ESPE2021 Working Group Symposia ESPE Working Group on Diabetes Technology (DT) Symposium (3 abstracts)
Schneider Childrens Medical Center, Petah Tikva, Israel
Background: Achieving proper glycemic control is the major goal in the management of type 1 diabetes. The Diabetes Control and Complication Trial showed that optimal glycemic control can decrease micro- and macrovascular complications in adolescents and adults with type 1 diabetes. Both hypo and hyperglycemia affect crucial regions in the developing brain. In children and young adolescents, most of the work towards achieving optimal glycemic control is led by the parents. Many studies have been published exploring parental fear of hypoglycemia and accompanying behaviors. Our clinical experience shows that similar behaviors are also relevant to hyperglycemia; however, the topic of fear of hyperglycemia has not received adequate attention in the published literature, especially among children with T1D.

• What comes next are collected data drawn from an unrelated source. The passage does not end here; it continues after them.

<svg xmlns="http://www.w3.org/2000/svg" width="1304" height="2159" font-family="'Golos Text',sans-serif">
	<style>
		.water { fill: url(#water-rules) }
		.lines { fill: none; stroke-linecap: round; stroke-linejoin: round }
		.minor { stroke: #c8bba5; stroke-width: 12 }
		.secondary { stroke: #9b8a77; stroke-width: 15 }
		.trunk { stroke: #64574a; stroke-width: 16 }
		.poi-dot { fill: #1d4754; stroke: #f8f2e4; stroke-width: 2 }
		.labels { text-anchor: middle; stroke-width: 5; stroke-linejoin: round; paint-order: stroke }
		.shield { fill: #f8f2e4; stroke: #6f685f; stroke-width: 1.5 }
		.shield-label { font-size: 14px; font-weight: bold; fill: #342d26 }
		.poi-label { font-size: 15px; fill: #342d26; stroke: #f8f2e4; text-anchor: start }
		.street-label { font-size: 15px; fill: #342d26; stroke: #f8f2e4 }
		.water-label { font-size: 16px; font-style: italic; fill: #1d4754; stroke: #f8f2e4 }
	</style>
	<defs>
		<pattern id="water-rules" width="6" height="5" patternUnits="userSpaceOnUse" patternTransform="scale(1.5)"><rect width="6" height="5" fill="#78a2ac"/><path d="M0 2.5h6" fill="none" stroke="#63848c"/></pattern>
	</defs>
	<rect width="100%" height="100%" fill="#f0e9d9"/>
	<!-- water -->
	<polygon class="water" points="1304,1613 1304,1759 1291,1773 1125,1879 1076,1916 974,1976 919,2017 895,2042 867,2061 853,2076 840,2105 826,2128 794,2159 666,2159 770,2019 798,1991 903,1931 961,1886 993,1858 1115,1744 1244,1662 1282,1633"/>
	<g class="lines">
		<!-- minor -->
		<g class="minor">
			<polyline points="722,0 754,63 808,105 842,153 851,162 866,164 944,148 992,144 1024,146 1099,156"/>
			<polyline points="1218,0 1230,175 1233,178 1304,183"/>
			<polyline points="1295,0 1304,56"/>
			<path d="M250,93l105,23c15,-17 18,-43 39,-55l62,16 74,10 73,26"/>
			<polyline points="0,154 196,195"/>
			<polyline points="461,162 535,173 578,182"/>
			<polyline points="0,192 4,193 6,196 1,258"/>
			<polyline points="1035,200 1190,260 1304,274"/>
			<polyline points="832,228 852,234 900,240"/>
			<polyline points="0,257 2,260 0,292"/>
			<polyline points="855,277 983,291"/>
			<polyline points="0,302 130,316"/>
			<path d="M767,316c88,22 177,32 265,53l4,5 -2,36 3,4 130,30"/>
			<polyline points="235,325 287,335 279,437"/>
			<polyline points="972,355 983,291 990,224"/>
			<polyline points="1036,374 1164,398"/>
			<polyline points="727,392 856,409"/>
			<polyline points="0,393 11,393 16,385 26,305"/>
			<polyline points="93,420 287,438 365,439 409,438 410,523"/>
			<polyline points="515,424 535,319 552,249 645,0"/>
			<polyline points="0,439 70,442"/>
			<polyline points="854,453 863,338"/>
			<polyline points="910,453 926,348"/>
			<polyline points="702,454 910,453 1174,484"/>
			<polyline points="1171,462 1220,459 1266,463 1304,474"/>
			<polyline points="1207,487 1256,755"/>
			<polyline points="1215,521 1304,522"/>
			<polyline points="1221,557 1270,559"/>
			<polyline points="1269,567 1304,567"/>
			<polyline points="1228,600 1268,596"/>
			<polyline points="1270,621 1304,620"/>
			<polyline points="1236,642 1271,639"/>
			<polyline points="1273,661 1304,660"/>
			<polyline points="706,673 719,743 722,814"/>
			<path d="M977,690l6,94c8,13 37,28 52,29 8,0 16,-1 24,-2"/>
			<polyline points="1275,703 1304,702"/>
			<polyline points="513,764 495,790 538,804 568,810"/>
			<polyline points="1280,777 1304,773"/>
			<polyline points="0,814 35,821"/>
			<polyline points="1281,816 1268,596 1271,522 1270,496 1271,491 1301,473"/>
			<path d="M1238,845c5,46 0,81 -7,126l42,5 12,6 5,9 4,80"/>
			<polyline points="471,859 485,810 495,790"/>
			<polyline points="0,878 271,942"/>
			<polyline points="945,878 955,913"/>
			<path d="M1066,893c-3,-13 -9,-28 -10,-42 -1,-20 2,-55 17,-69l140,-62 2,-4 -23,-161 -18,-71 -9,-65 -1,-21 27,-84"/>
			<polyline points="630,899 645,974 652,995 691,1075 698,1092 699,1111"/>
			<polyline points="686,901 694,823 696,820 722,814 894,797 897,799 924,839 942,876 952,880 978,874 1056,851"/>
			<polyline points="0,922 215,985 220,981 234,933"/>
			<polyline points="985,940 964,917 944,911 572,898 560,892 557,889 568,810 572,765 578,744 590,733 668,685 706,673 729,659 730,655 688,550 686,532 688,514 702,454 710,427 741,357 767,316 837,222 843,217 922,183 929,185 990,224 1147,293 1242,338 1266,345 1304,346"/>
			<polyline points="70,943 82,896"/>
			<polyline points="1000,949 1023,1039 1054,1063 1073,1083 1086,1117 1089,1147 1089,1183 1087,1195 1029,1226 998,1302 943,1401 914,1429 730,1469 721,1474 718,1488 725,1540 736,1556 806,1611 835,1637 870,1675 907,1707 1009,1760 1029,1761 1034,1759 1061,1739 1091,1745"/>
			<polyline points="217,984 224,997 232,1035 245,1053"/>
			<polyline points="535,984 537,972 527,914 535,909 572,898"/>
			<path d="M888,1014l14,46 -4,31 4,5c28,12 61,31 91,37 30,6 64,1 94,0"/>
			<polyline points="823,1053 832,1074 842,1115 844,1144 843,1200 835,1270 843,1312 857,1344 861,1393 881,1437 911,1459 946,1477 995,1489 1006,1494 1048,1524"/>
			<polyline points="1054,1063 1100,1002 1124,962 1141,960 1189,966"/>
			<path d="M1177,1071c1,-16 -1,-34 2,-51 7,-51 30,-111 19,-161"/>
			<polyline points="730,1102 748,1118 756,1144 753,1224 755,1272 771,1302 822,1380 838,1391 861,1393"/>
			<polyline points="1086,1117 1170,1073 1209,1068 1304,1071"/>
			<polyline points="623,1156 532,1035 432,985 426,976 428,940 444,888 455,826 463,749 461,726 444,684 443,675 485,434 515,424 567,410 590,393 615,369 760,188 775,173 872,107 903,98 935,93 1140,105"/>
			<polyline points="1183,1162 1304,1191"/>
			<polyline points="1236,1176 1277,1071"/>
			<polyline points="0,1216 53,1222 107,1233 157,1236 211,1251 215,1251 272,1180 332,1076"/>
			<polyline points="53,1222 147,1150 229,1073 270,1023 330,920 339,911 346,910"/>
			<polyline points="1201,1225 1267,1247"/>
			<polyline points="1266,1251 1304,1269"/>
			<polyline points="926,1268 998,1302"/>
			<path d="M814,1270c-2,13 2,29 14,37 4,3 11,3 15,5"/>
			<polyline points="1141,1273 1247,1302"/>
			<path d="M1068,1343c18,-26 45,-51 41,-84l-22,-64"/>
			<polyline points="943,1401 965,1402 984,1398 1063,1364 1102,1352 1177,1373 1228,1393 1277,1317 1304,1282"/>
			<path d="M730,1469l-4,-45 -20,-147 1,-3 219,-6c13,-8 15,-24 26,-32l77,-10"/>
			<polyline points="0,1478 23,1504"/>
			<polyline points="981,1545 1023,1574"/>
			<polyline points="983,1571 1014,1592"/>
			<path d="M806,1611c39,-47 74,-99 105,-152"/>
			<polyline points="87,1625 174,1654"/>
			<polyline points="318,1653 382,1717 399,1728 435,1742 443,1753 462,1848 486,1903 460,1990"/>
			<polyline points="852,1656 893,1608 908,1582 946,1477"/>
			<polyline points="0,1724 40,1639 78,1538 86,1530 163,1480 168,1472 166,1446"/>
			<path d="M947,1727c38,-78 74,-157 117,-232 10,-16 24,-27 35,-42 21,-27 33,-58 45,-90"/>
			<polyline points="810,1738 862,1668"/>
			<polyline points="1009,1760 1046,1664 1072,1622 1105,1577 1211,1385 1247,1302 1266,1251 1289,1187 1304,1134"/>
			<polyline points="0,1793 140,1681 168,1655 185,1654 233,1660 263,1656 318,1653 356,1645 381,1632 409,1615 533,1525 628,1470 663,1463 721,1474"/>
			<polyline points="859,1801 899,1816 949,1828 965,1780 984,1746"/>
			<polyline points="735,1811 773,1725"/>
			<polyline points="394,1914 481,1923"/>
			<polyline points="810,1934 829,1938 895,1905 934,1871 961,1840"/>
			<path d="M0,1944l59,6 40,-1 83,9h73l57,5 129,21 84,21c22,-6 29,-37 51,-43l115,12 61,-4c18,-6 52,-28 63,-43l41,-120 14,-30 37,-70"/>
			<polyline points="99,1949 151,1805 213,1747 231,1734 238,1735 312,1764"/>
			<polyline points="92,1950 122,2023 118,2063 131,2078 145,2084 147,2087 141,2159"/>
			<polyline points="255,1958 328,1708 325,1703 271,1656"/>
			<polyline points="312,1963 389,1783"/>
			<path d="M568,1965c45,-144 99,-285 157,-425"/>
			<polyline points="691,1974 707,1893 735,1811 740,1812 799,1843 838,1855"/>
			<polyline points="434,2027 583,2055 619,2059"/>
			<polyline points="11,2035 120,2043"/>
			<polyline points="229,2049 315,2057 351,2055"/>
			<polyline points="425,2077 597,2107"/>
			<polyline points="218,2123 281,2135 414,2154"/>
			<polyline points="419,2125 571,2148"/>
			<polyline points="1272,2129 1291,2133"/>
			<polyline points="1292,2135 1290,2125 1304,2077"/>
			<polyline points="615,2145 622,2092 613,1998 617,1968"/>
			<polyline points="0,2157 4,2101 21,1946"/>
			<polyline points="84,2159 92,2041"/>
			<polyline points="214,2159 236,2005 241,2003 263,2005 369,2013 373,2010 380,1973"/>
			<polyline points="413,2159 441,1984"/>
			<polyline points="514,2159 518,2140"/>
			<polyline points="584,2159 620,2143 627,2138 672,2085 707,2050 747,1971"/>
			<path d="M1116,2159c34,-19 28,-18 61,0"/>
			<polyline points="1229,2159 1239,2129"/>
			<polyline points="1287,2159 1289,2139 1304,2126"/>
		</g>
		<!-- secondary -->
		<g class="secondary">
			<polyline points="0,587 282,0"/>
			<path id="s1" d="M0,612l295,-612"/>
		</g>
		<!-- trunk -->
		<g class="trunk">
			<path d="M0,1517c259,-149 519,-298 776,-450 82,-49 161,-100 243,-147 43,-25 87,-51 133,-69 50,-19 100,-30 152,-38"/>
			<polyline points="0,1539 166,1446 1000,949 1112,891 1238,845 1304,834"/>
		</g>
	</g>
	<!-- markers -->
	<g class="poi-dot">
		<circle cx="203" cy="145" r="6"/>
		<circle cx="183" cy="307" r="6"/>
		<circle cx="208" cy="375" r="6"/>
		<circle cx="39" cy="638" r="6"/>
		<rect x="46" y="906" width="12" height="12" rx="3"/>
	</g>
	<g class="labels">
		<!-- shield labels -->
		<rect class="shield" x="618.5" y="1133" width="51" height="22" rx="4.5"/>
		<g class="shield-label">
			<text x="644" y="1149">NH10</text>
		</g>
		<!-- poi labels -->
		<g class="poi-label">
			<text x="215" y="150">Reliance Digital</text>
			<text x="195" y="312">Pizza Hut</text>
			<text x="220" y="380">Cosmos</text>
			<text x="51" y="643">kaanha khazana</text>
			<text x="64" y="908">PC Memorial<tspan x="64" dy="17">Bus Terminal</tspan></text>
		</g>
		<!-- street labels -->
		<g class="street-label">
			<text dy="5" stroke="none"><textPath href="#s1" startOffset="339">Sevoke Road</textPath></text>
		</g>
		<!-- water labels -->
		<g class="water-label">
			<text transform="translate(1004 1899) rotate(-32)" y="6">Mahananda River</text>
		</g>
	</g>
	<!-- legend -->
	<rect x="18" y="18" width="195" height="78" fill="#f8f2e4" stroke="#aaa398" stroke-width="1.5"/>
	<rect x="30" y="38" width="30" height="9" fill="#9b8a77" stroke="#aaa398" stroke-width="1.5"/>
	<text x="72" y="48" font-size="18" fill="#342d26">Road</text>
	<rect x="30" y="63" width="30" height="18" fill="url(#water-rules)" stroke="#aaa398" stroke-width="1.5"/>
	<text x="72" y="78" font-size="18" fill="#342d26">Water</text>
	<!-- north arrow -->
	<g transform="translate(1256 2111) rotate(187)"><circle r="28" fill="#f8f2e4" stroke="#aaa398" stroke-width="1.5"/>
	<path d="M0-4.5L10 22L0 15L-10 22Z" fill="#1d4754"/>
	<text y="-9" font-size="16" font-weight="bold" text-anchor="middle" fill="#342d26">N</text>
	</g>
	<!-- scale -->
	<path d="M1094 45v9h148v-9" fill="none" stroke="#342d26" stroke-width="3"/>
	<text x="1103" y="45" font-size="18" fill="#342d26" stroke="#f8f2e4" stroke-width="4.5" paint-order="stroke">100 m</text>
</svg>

Aim: To design and test the reliability and validity of a new fear of hyperglycemia fear survey parent version and to assess the correlation between parental fear of hyperglycemia and the childs overall glycemic control as reflected by HbA1C, time in range and hypoglycemic events.
Methods: 50 parents of type 1 diabetic patients aged 6-14 years old to validate the Hyperglycemia Fear Survey Parent version. The same parents completed the validated Hypoglycemia Fear Survey Parent version and the validated Diabetes Treatment Satisfacton Questionnaire (DTSQ) Parent version. The correlation between parental fear of hyperglycemia and the childs overall glycemic control was assessed.
Results: The Hyperglycemia Fear Survey was found to be valid and reliable. Significant correlations between parental fear of hyperglycaemia and glycemic control were found.
Conclusion: The hyperglycemia fear survey parent version can be considered a valid tool for the measuring fear of hyperglycemia among parents and caregivers of children with type 1 diabetes. It can also be associated with the childs overall glycemic control.